The “wall of sound” technique is occasionally the right approach, but more often than not, recordings have a cleaner, more polished sound if each instrument is given some “space” in the mix. Too often, musical arranging is thought of as referring mostly to orchestral, big band or string ensembles, but arranging is equally important in any performance/recording project. Think about each track and how it fits into the musical spectrum.
One common fault in demos and/or rough mixes is too many midrange tones; i.e., a preponderance of instruments playing chords/pads at the same time can smother the vocals. This can also apply to percussion, where a light touch can be amazing and too much can be busy. And avoid the studio novice pitfall: an unwillingness to delete tracks that conflict with other elements because they took hours to create.
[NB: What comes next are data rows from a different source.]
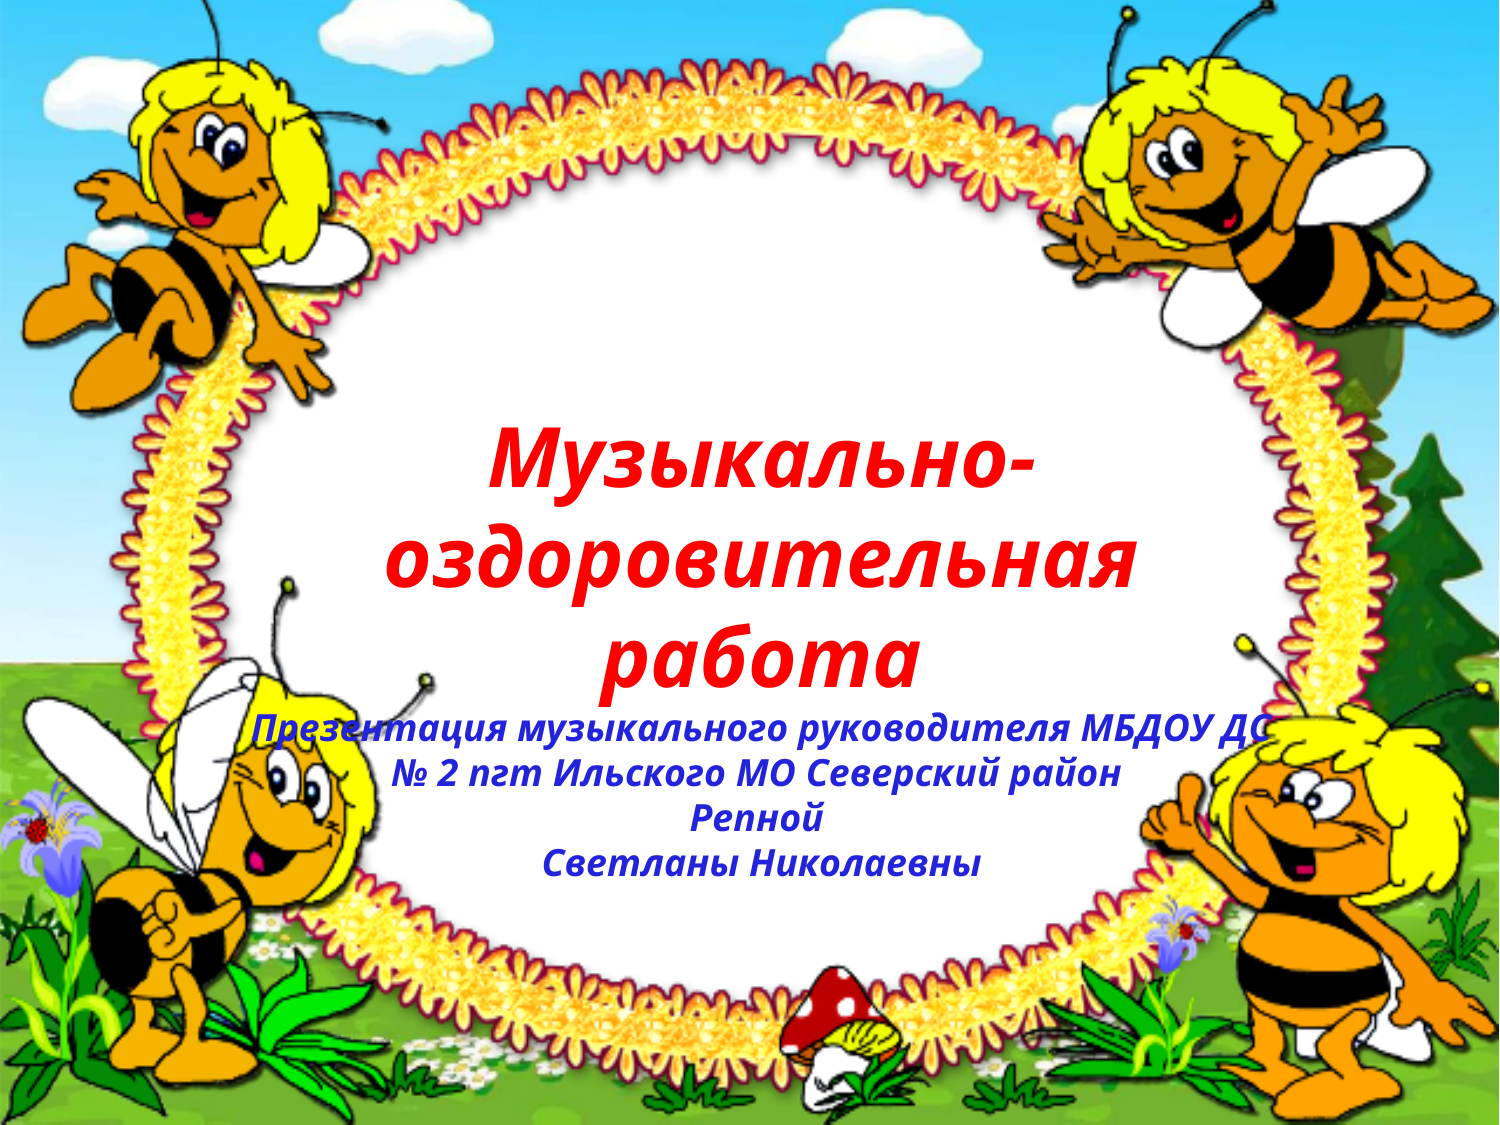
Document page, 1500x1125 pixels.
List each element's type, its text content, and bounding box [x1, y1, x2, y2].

picture [0, 0, 1499, 1125]
text_box Музыкально-оздоровительная работа Презентация музыкального руководителя МБДОУ ДС № 2 пгт Ильского МО Северский район Репной Светланы Николаевны [230, 397, 1294, 997]
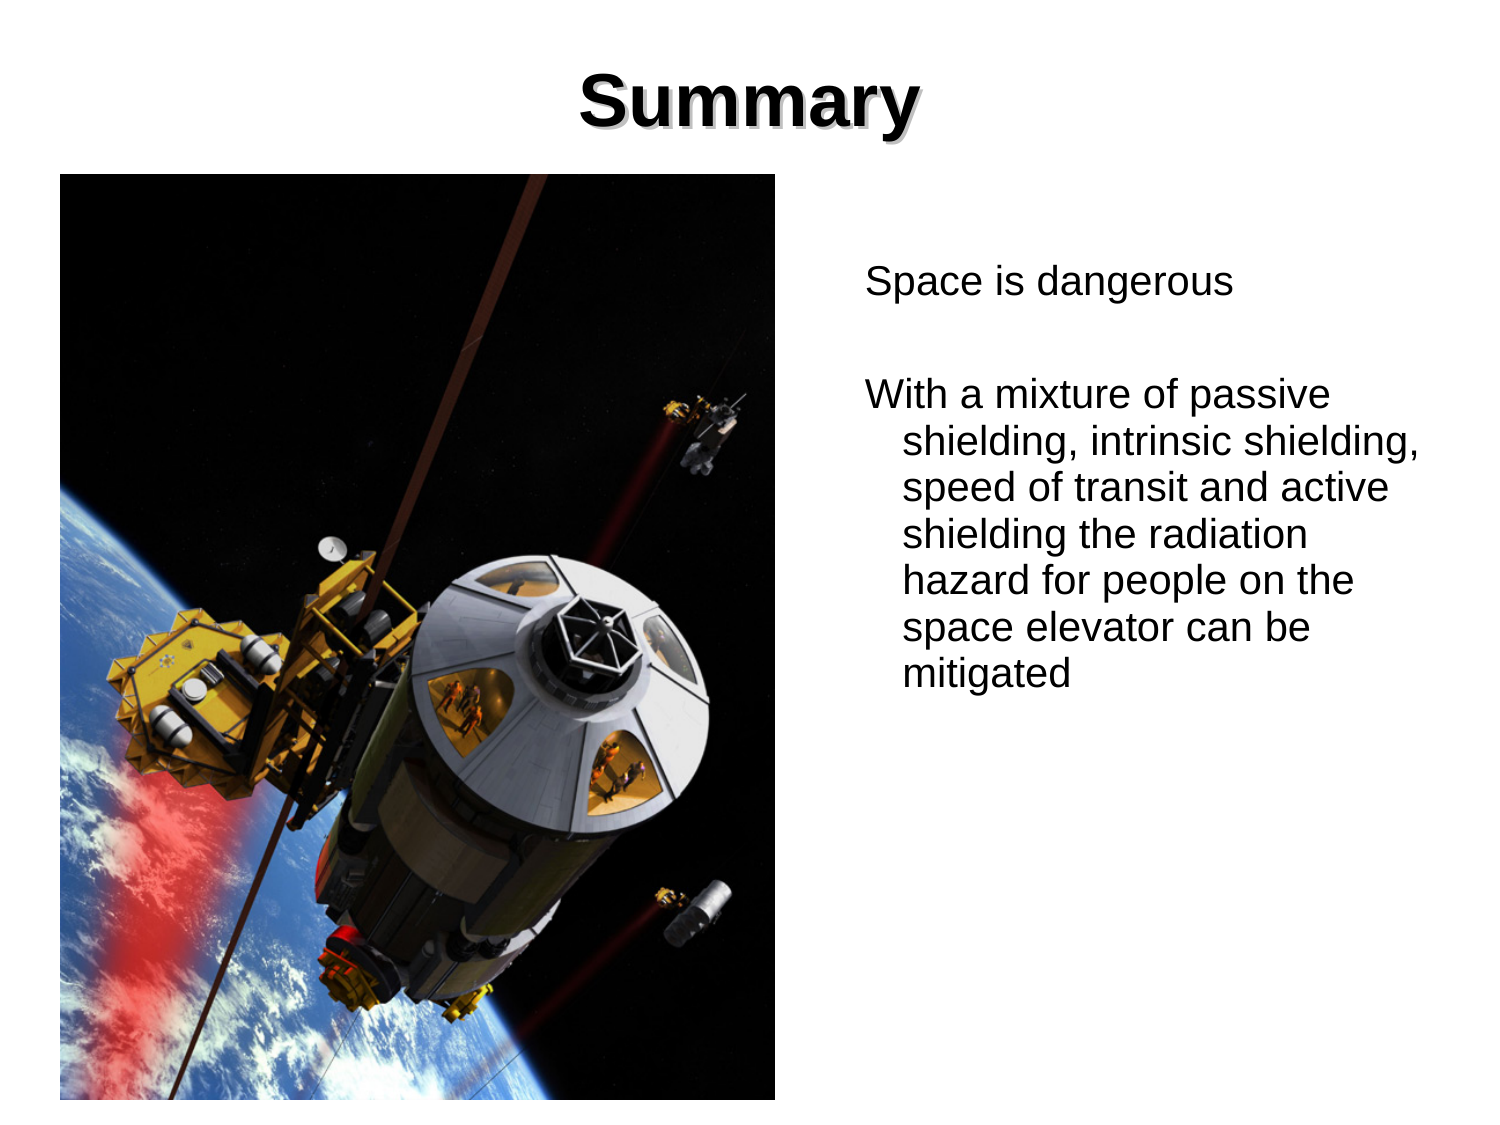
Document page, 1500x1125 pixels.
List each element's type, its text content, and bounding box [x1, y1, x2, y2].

Today, even with every conceivable signal processing effect available, channel muting (either automated or manual) is still one of the most powerful tools available to the engineer. Besides cleaning up tracks by silencing amp buzz when guitar parts aren't playing or turning off open mics when the toms aren't being struck, muting opens a world of possibilities. Recording a doubled vocal part will fatten up a voice track, but can sometimes sound too smooth, taking away from the power of a vocal. However, this might just work on the song's chorus, and a quick tap on a Mute button will tell all.
Whether on a demo or big-time recording, a little pre-production is a must, although some spontaneous experimentation with different parts/sounds/techniques during the process can really pay off. If something works, fine, but keep that Mute button handy. When mixing, sometimes less is more.